For example, if I were to offer my dog a half Bil-jack vs. a full Bil-jack for doing something, would she know the difference?

How about a Bil-jack vs. a hot dog?

Basically, would I be able to train my dog faster by using more "expensive" or 'higher' value treats or a treat is a treat to a dog most of the time?

I don't think a dog will notice a half vs whole. But I will "jackpot" a dog for doing something REALLY good. Which is when I give two or three treats.


I do think some treats hold a higher value than others.
I think it depends on the dog. As I look back on the training failures I've had with Brutus I think I would have much more success if I jackpotted him basically for every success. I taught him to crate on command just by feeding him his meals in his crate on a regular basis.

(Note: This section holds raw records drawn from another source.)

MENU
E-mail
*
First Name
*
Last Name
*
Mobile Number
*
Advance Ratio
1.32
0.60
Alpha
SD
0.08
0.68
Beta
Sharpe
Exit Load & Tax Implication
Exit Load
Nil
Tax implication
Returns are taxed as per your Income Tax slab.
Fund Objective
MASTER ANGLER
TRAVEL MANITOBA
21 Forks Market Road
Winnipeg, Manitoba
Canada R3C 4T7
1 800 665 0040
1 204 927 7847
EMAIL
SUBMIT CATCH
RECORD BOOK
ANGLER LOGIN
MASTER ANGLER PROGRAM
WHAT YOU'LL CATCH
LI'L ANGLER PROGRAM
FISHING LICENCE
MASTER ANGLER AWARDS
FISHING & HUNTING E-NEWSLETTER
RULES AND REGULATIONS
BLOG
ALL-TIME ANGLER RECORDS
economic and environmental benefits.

If I applied this to other training, I probably could (given enough time) teach him a few things.
The size of the treat doesn't matter but, they're certainly more motivated when the treats are tasty and smelly. Dogs learn by 'pictures' and it's far more important to give clear, consistent pictures of what you want....they learn very quickly when the picture is always the same.
I call treats like chicken, steak, etc. "Million dollar treats" I use them for stuff like teaching heeling, jackpots, leave it, etc. You use them for difficult behaviours and as a special reward.

You only jackpot the perfect, or almost perfece, attempts. Right now my puppy bitch is learning a fast kick back stand from a sit. Tonight she jumped up before I could get her up, that got a jackpot and we stopped for the night.

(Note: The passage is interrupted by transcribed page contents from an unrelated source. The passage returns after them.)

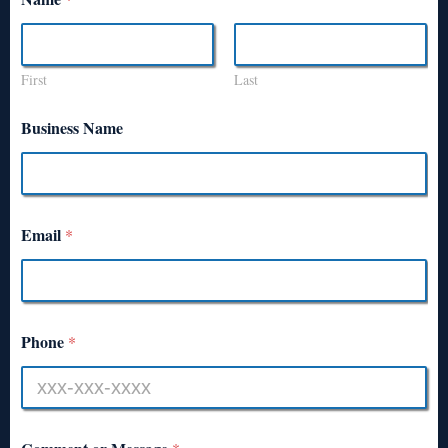
First
Last
Business Name
Email
*
Phone
*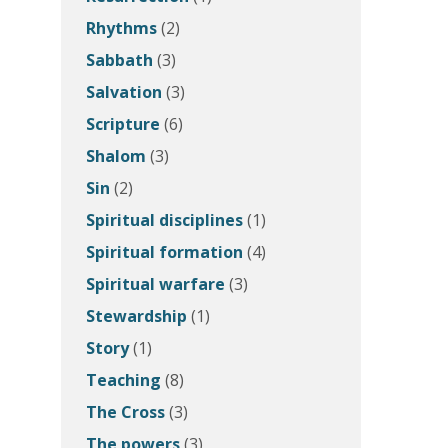
Rhythms
(2)
Sabbath
(3)
Salvation
(3)
Scripture
(6)
Shalom
(3)
Sin
(2)
Spiritual disciplines
(1)
Spiritual formation
(4)
Spiritual warfare
(3)
Stewardship
(1)
Story
(1)
Teaching
(8)
The Cross
(3)
The powers
(3)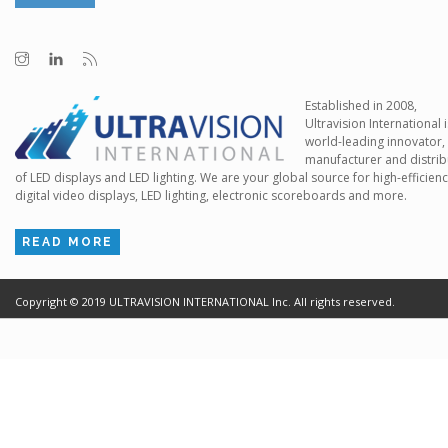
Established in 2008,
Ultravision International i
world-leading innovator,
manufacturer and distrib
of LED displays and LED lighting. We are your global source for high-efficien
digital video displays, LED lighting, electronic scoreboards and more.
READ MORE
Copyright ©
2019
ULTRAVISION INTERNATIONAL Inc. All rights reserved.
Terms of Use
Cr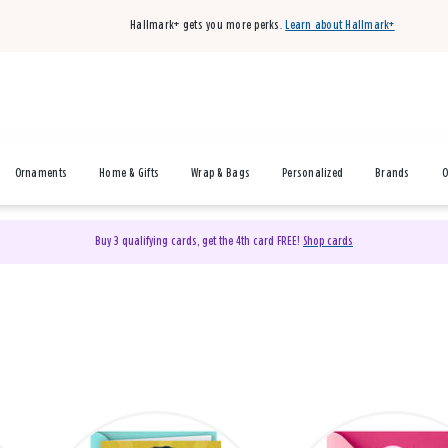
Hallmark+ gets you more perks.
Learn about Hallmark+
Ornaments
Home & Gifts
Wrap & Bags
Personalized
Brands
O
Buy 3 qualifying cards, get the 4th card FREE!
Shop cards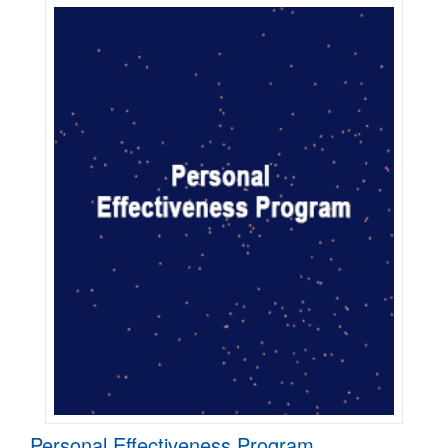
Personal Effectiveness Program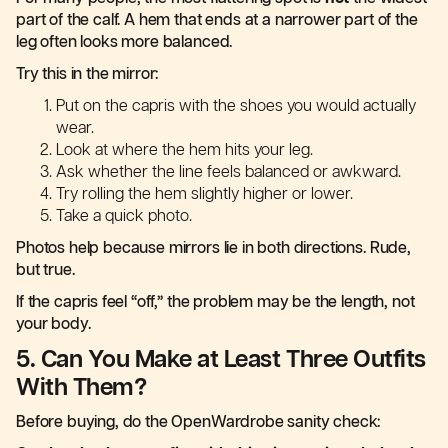
part of the calf. A hem that ends at a narrower part of the
leg often looks more balanced.
Try this in the mirror:
Put on the capris with the shoes you would actually
wear.
Look at where the hem hits your leg.
Ask whether the line feels balanced or awkward.
Try rolling the hem slightly higher or lower.
Take a quick photo.
Photos help because mirrors lie in both directions. Rude,
but true.
If the capris feel “off,” the problem may be the length, not
your body.
5. Can You Make at Least Three Outfits
With Them?
Before buying, do the OpenWardrobe sanity check: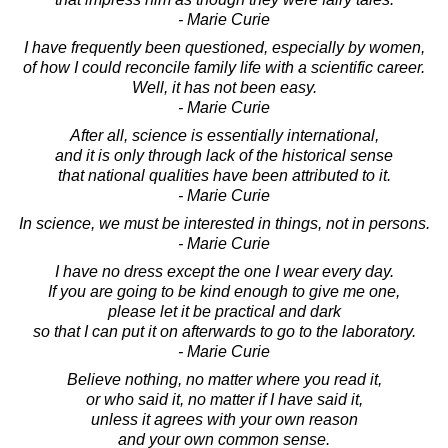
- Marie Curie
I have frequently been questioned, especially by women,
of how I could reconcile family life with a scientific career.
Well, it has not been easy.
- Marie Curie
After all, science is essentially international,
and it is only through lack of the historical sense
that national qualities have been attributed to it.
- Marie Curie
In science, we must be interested in things, not in persons.
- Marie Curie
I have no dress except the one I wear every day.
If you are going to be kind enough to give me one,
please let it be practical and dark
so that I can put it on afterwards to go to the laboratory.
- Marie Curie
Believe nothing, no matter where you read it,
or who said it, no matter if I have said it,
unless it agrees with your own reason
and your own common sense.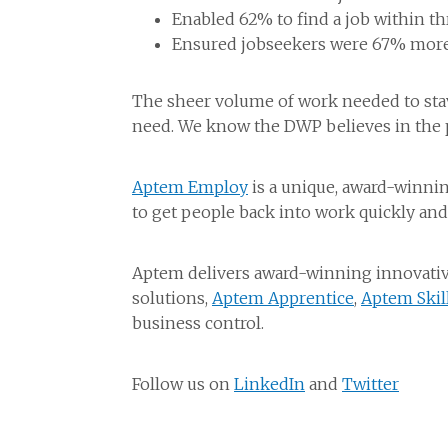
Enabled 62% to find a job within t
Ensured jobseekers were 67% more l
The sheer volume of work needed to stav
need. We know the DWP believes in the p
Aptem Employ
is a unique, award-winni
to get people back into work quickly and
Aptem delivers award-winning innovative
solutions,
Aptem Apprentice
,
Aptem Skil
business control.
Follow us on
LinkedIn
and
Twitter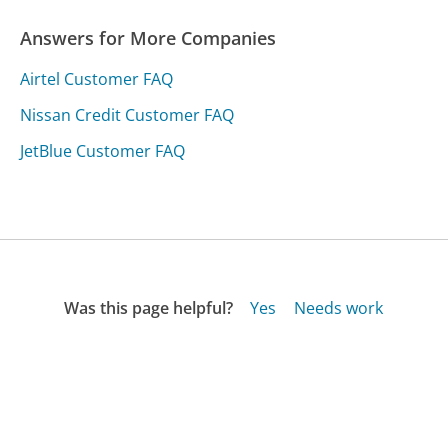
Answers for More Companies
Airtel Customer FAQ
Nissan Credit Customer FAQ
JetBlue Customer FAQ
Was this page helpful?
Yes
Needs work
Sharing is what powers GetHuman's free customer
service contact information and tools. You can help!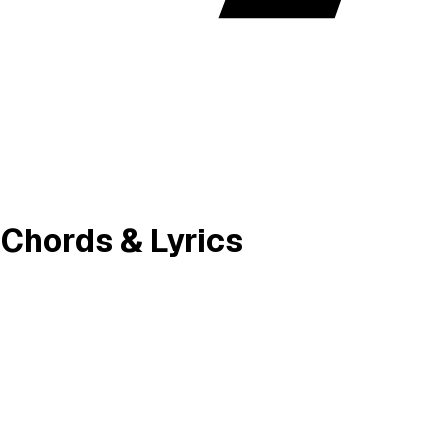
y Chords & Lyrics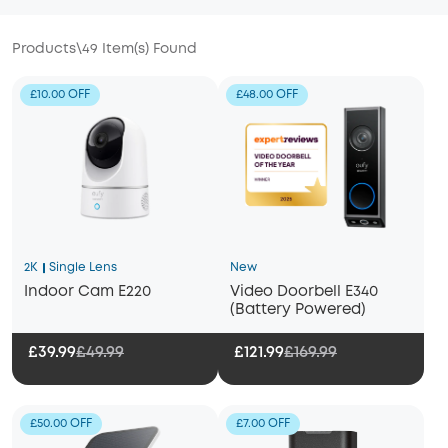
Products
\
49
Item(s) Found
£10.00 OFF
£48.00 OFF
2K
Single Lens
New
Indoor Cam E220
Video Doorbell E340
(Battery Powered)
£39.99
£49.99
£121.99
£169.99
£50.00 OFF
£7.00 OFF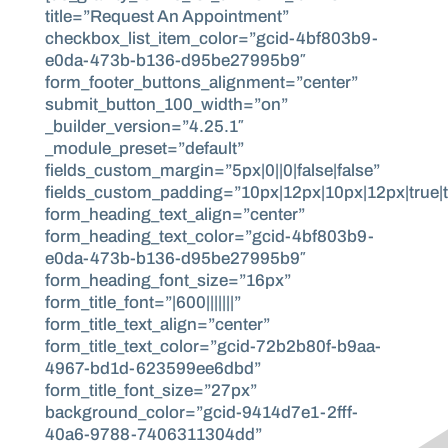
title=”Request An Appointment”
checkbox_list_item_color=”gcid-4bf803b9-
e0da-473b-b136-d95be27995b9″
form_footer_buttons_alignment=”center”
submit_button_100_width=”on”
_builder_version=”4.25.1″
_module_preset=”default”
fields_custom_margin=”5px|0||0|false|false”
fields_custom_padding=”10px|12px|10px|12px|true|t
form_heading_text_align=”center”
form_heading_text_color=”gcid-4bf803b9-
e0da-473b-b136-d95be27995b9″
form_heading_font_size=”16px”
form_title_font=”|600|||||||”
form_title_text_align=”center”
form_title_text_color=”gcid-72b2b80f-b9aa-
4967-bd1d-623599ee6dbd”
form_title_font_size=”27px”
background_color=”gcid-9414d7e1-2fff-
40a6-9788-7406311304dd”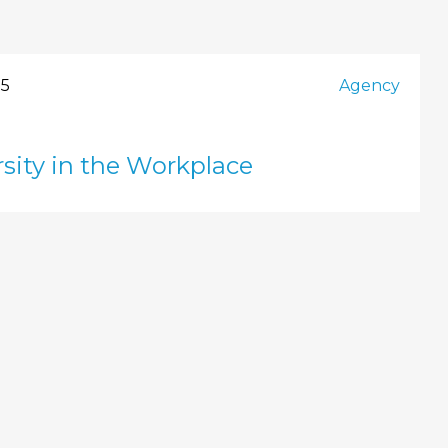
25
Agency
sity in the Workplace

Hot dogs, cheese, pupperoni, bil jac are good treats.

Kibble is plain ol' treats.
Any treat that the dog likes and which can be consumed quickly and easily without creating crumbs (which the dog will likely want to hunt) is a good reward. I prefer small semi-moist treats when I can (because that's what my dogs prefer), though I use dry treats if I'm keeping them in my pocket.

I think there are "tiers" of treats. My dogs prefer real meat to moist treats (like bil-jacs, natural balance rolls, etc), and moist treats over kibble. I choose my treats accordingly...best treats for the most difficult/important things, least valuable (but easiest to handle on my end) for keeping up known behaviors.
I don't like training with dry treats. I think it takes the dog too long to consume, but that's just my opinion and I've been known to be impatient.

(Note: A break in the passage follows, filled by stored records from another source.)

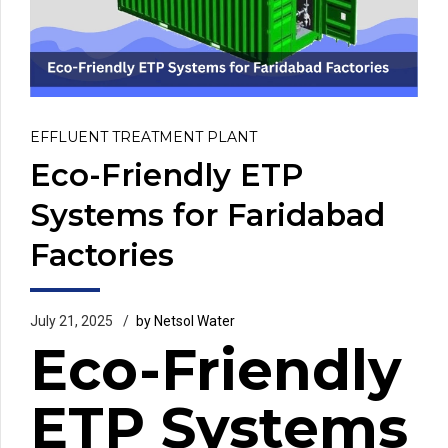
EFFLUENT TREATMENT PLANT
Eco-Friendly ETP
Systems for Faridabad
Factories
July 21, 2025
by Netsol Water
Eco-Friendly
ETP Systems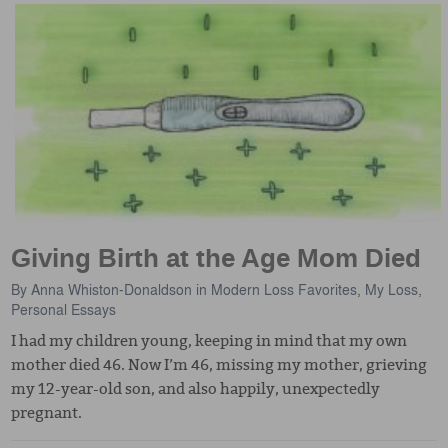
Giving Birth at the Age Mom Died
By
Anna Whiston-Donaldson
in
Modern Loss Favorites
,
My Loss
,
Personal Essays
I had my children young, keeping in mind that my own
mother died 46. Now I’m 46, missing my mother, grieving
my 12-year-old son, and also happily, unexpectedly
pregnant.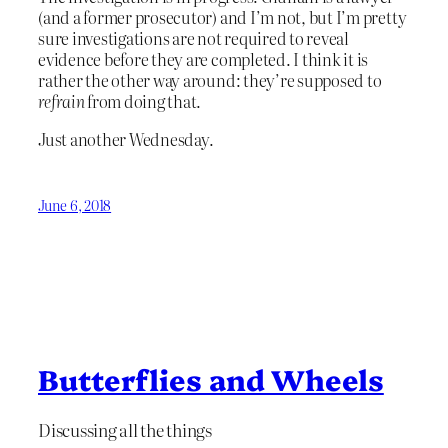
(and a former prosecutor) and I’m not, but I’m pretty
sure investigations are not required to reveal
evidence before they are completed. I think it is
rather the other way around: they’re supposed to
refrain
from doing that.
Just another Wednesday.
June 6, 2018
Butterflies and Wheels
Discussing all the things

The thing you have to remember with jackpot treats is that if you give them all the time, they're no longer jackpot treats. They're just treats. It's like telling a kid every time he brings something home from school that it's the greatest thing in the history of the universe and the kid is the greatest kid in the history of the universe. When the kid comes home one day and he's depressed because another kid made from his picture you telling him that he's the greatest kid ever means nothing because he hears that every single day.
I think some treats do hold a higher value if the dogs REALLY wants them. My griff will do anything for a bite of cheese! It's like he has an on switch when I get a piece from the fridge....lol. My middle rott isn't food motivated but will work for treats, but you get the ball out and his on switch is flipped....lol. You can see it in their eyes :)
Personally, I think it works best to use a variety of treats - yes, even in each session.

Reserve the treats your dog likes VERY best for their best efforts, the most perfect behaviors. Mix up the others, os that the dog never knows if he's going to get something 'okay, yum' or something "OMG YAY' this time.

Experiment- don't be afraid to try lots of different treats. I *would* start out with a good mix that's at least 50% things of only moderate value- if you start off with ALL high value treats, you're left without much of a selection if you need something even HIGHER value for an extra distracting environment or extra difficult behavior.
The dog helps determine the value of the reinforcer. When it comes to treats I keep em small and yummy (the smaller the treat, the slower you hit the "full' mark).
What I used for Cracker:
For basics (sit, down etc under low distraction) a piece of kibble is fine.Under higher distraction we used bits of freeze dried liver (like in class..high distraction env.)
For stays, sit and down at a distance etc we started with liver and jackpotted for long durations and distances.
For RECALL the big guns came out..starting with liver, higher distractions earned chicken moist rollover..and for calling off prey she got beggin strips, cheese, steak and the occasional chance to CHASE that dang squirrel (on cue).